When a David Fincher film is released, it’s time for cinema fans to rejoice.  Here is a director with a relatively short filmography but has managed to fill it  with work that will long be remembered. Seven, The Game, Fight Club, Zodiac are just a few titles.

Nick and Amy return home to Missouri after their careers are put on hold by the state of the economy.  Now if home was that comforting warm blanket, their hometown is anything but. Fincher shows us how hard times have taken their toll on Middle America.  Junkies populate the shopping malls and street corners while those is better positions live is large, cold and modern homes.
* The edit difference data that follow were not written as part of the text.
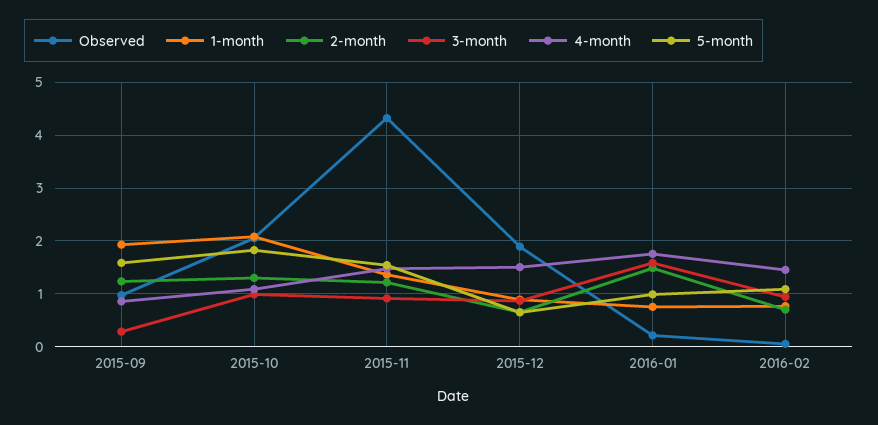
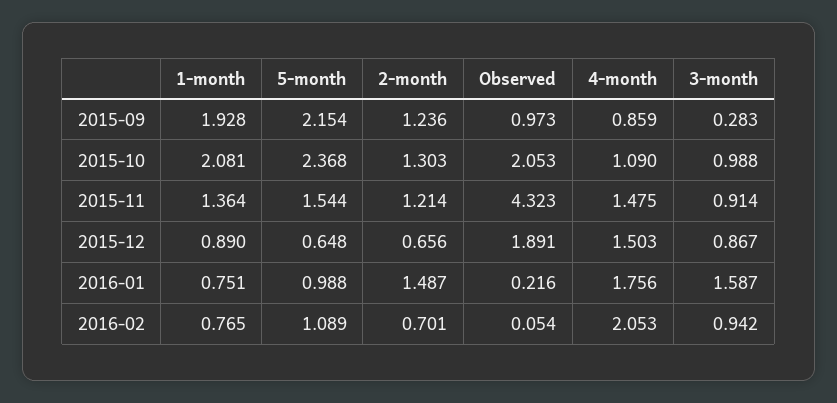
5-month, 2015-09: 1.6 -> 2.154
5-month, 2015-10: 1.8 -> 2.368
4-month, 2016-02: 1.4 -> 2.053

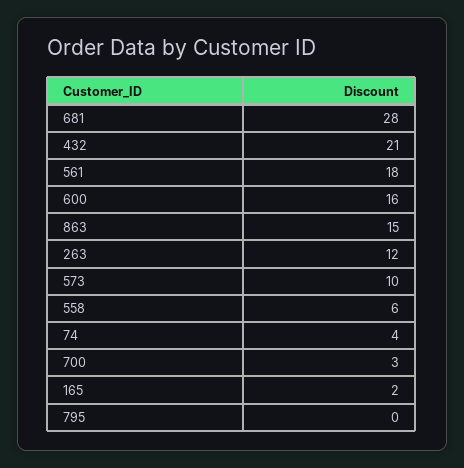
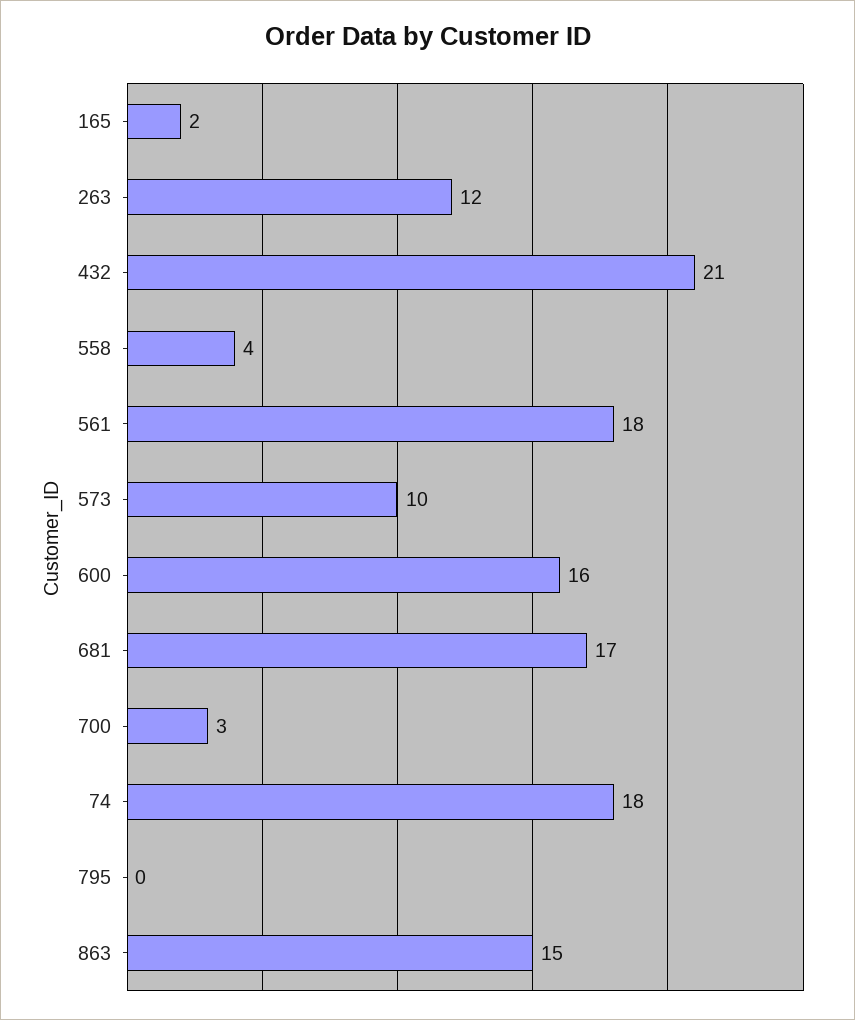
681: 28 -> 17
558: 6 -> 4
74: 4 -> 18

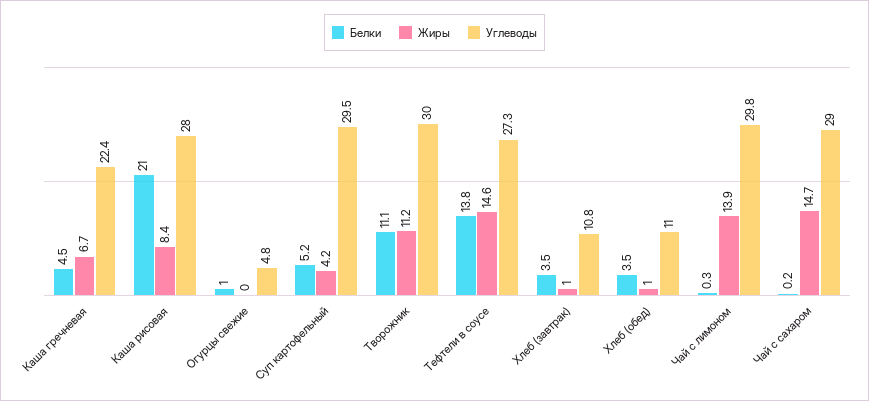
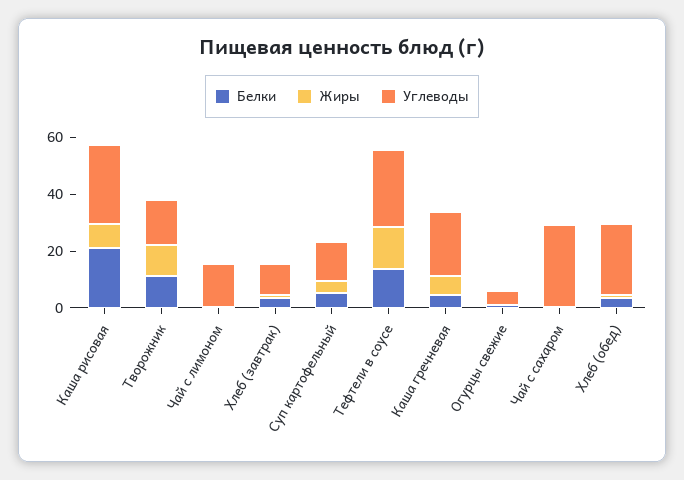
Углеводы, Суп картофельный: 29.5 -> 15
Углеводы, Творожник: 30 -> 15
Углеводы, Хлеб (обед): 11 -> 25
Жиры, Чай с лимоном: 13.9 -> 0
Углеводы, Чай с лимоном: 29.8 -> 15
Жиры, Чай с сахаром: 14.7 -> 0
One day Amy goes missing and the unsympathetic Nick becomes the prime suspect. Affleck, who does his best work to date here, plays Nick without an iota of the Affleck charisma.  He is not likable here and that is what I loved about the film. No one is likeable. So as a an audience, we are always questioning motives, evidence, etc. Rosamund Pike is the true revelation here. Icy, devious, helpless, funny, she is the real deal. Expect a lot of talk come Oscar time. The film also provides great turns for Neil Patrick Harris, Tyler Perry and Kim Dickens.  Fincher always attracts great talent.

I have not read the Susan Flynn Novel so I didn’t know any of the twists and turns that she has concocted. I won’t reveal what she has in store for those who have not seen the movie. But know this, she (who also wrote the script) and Fincher have made a film is creepily effective and evocative of the time it was made.  This is one of the years great movies.